- DESCRIPTION OF THE TASK -
Only lines holding "Caddesi" are wanted; copy each of them from the records below.

MATERIAL PROVIDED START

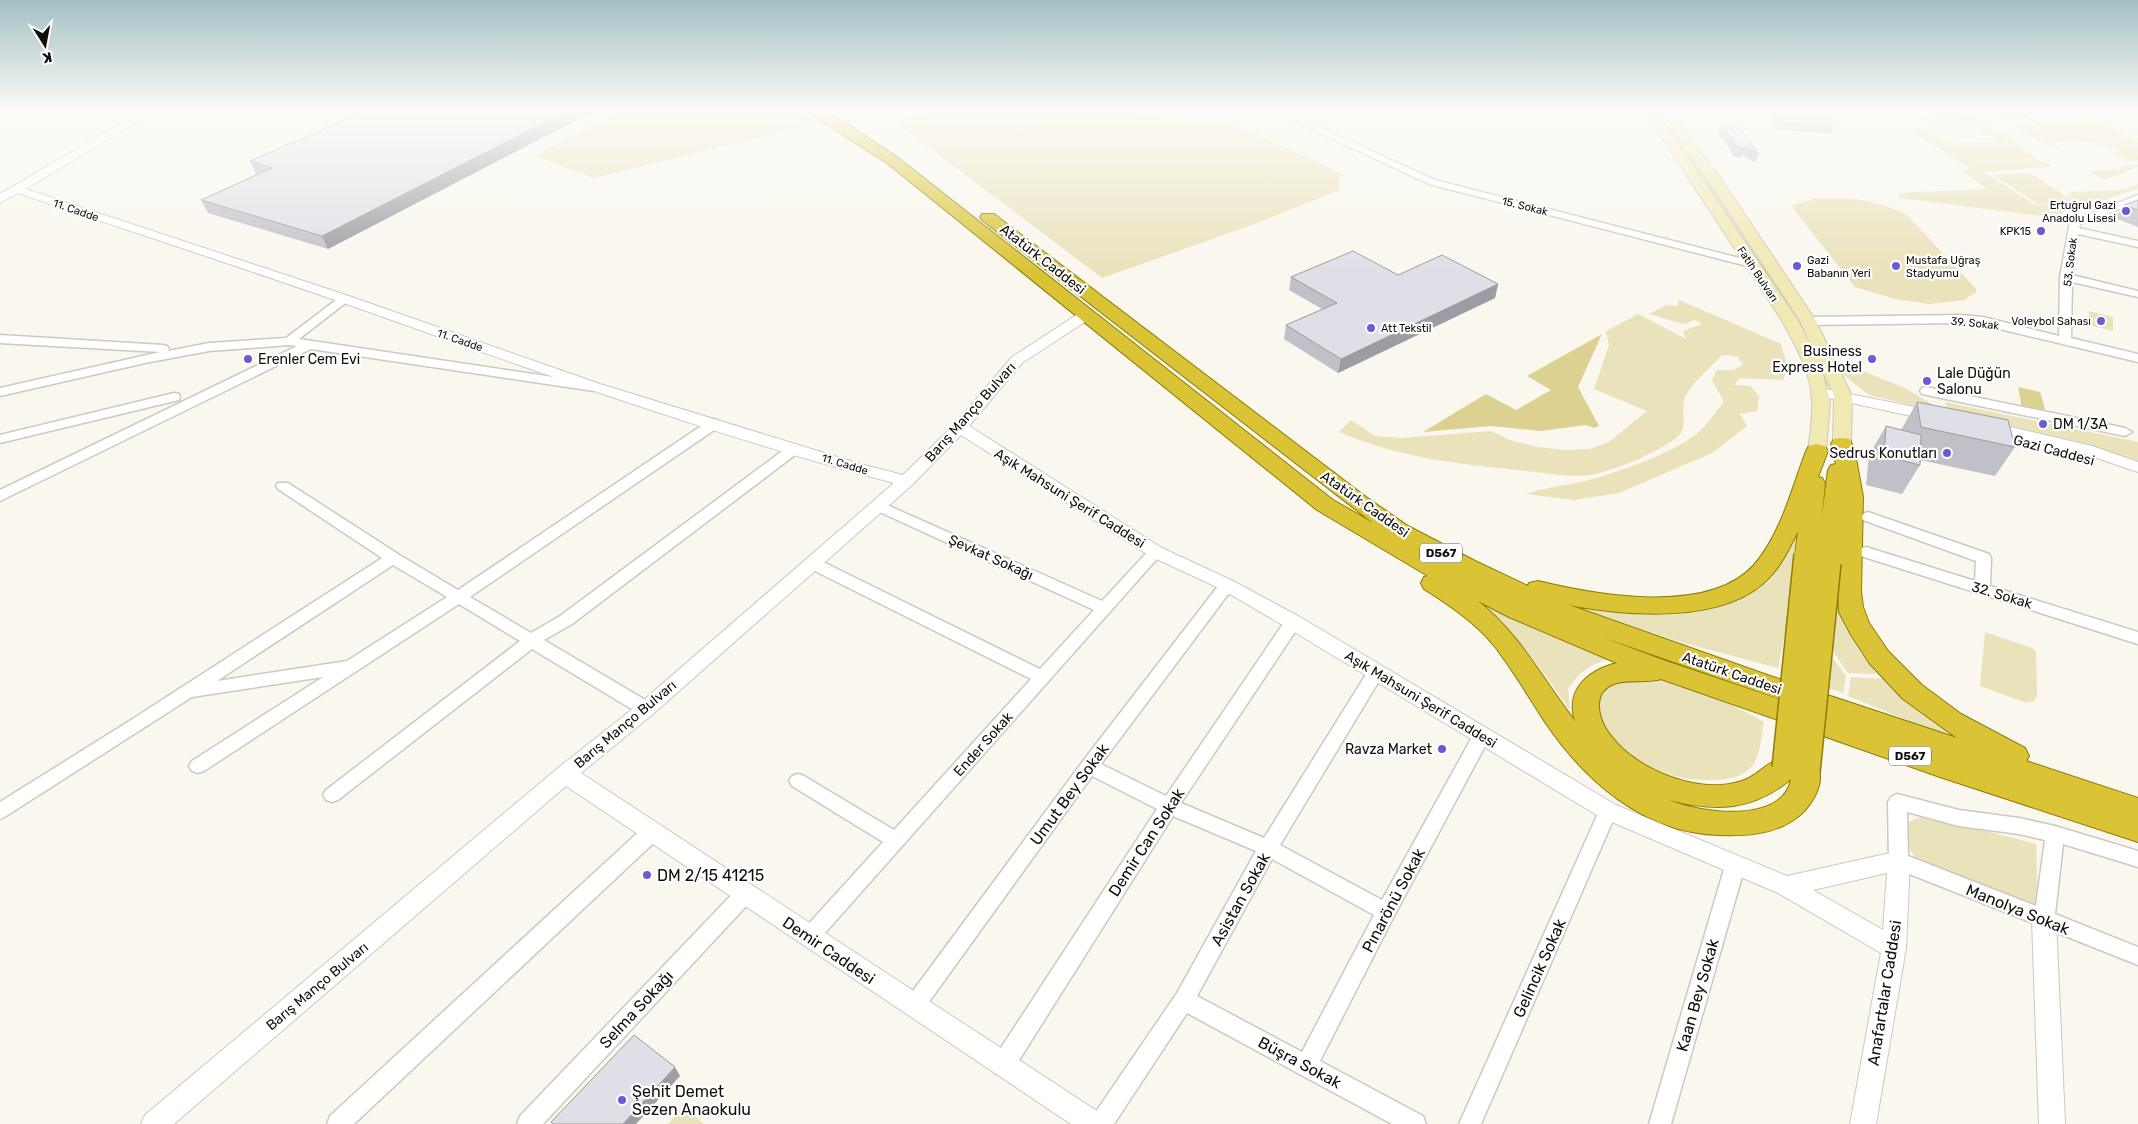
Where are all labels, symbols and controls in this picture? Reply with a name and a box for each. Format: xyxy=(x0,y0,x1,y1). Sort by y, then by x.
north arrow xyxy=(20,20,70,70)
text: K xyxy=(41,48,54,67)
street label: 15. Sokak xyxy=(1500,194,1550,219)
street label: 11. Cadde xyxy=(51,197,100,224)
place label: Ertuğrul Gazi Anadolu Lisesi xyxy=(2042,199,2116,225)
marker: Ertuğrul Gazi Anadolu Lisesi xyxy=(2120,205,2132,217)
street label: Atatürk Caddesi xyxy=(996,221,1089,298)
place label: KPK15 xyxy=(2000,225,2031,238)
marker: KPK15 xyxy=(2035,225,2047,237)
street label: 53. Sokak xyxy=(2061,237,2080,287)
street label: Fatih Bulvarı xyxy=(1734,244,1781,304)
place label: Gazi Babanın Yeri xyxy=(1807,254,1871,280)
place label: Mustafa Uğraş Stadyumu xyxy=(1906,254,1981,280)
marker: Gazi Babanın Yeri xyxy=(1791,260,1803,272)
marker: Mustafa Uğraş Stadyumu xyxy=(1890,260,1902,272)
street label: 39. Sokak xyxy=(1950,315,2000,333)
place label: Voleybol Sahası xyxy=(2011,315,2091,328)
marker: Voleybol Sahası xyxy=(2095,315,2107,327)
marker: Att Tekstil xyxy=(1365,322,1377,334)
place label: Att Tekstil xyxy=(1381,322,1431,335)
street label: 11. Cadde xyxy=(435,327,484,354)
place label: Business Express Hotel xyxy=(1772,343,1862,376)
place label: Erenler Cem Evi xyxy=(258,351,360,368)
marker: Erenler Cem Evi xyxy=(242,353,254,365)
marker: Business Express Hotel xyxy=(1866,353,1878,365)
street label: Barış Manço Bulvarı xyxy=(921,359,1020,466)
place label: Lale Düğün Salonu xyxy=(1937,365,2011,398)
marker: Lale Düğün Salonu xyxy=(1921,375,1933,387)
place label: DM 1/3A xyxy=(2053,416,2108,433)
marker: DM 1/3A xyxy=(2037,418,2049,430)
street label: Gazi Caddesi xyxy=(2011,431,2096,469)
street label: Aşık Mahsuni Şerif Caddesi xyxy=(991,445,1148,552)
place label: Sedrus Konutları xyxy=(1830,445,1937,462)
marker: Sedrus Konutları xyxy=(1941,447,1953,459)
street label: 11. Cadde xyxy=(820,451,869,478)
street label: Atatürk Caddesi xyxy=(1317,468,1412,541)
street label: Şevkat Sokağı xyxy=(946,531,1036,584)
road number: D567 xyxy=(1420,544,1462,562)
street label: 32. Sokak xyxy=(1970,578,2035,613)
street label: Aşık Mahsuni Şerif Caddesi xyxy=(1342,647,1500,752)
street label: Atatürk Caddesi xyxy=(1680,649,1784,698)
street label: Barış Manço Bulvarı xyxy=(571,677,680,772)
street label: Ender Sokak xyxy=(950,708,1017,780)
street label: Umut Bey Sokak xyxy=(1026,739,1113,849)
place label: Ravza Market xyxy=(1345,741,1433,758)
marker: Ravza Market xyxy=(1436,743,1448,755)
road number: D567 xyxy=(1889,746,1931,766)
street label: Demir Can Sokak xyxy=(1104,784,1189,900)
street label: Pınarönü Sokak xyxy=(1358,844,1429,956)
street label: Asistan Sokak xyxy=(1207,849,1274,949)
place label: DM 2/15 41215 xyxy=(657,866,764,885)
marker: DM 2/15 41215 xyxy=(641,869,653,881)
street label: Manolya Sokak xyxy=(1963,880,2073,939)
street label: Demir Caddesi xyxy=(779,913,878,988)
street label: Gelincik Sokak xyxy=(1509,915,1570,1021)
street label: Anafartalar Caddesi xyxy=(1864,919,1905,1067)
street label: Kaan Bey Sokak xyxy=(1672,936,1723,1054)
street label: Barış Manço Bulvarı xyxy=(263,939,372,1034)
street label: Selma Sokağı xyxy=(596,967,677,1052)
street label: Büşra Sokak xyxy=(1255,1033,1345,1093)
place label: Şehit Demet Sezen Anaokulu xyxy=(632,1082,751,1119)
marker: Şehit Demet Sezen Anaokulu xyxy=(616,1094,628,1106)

MATERIAL PROVIDED END

- RESULT BELOW -
street label: Atatürk Caddesi xyxy=(996,221,1089,298)
street label: Gazi Caddesi xyxy=(2011,431,2096,469)
street label: Aşık Mahsuni Şerif Caddesi xyxy=(991,445,1148,552)
street label: Atatürk Caddesi xyxy=(1317,468,1412,541)
street label: Aşık Mahsuni Şerif Caddesi xyxy=(1342,647,1500,752)
street label: Atatürk Caddesi xyxy=(1680,649,1784,698)
street label: Demir Caddesi xyxy=(779,913,878,988)
street label: Anafartalar Caddesi xyxy=(1864,919,1905,1067)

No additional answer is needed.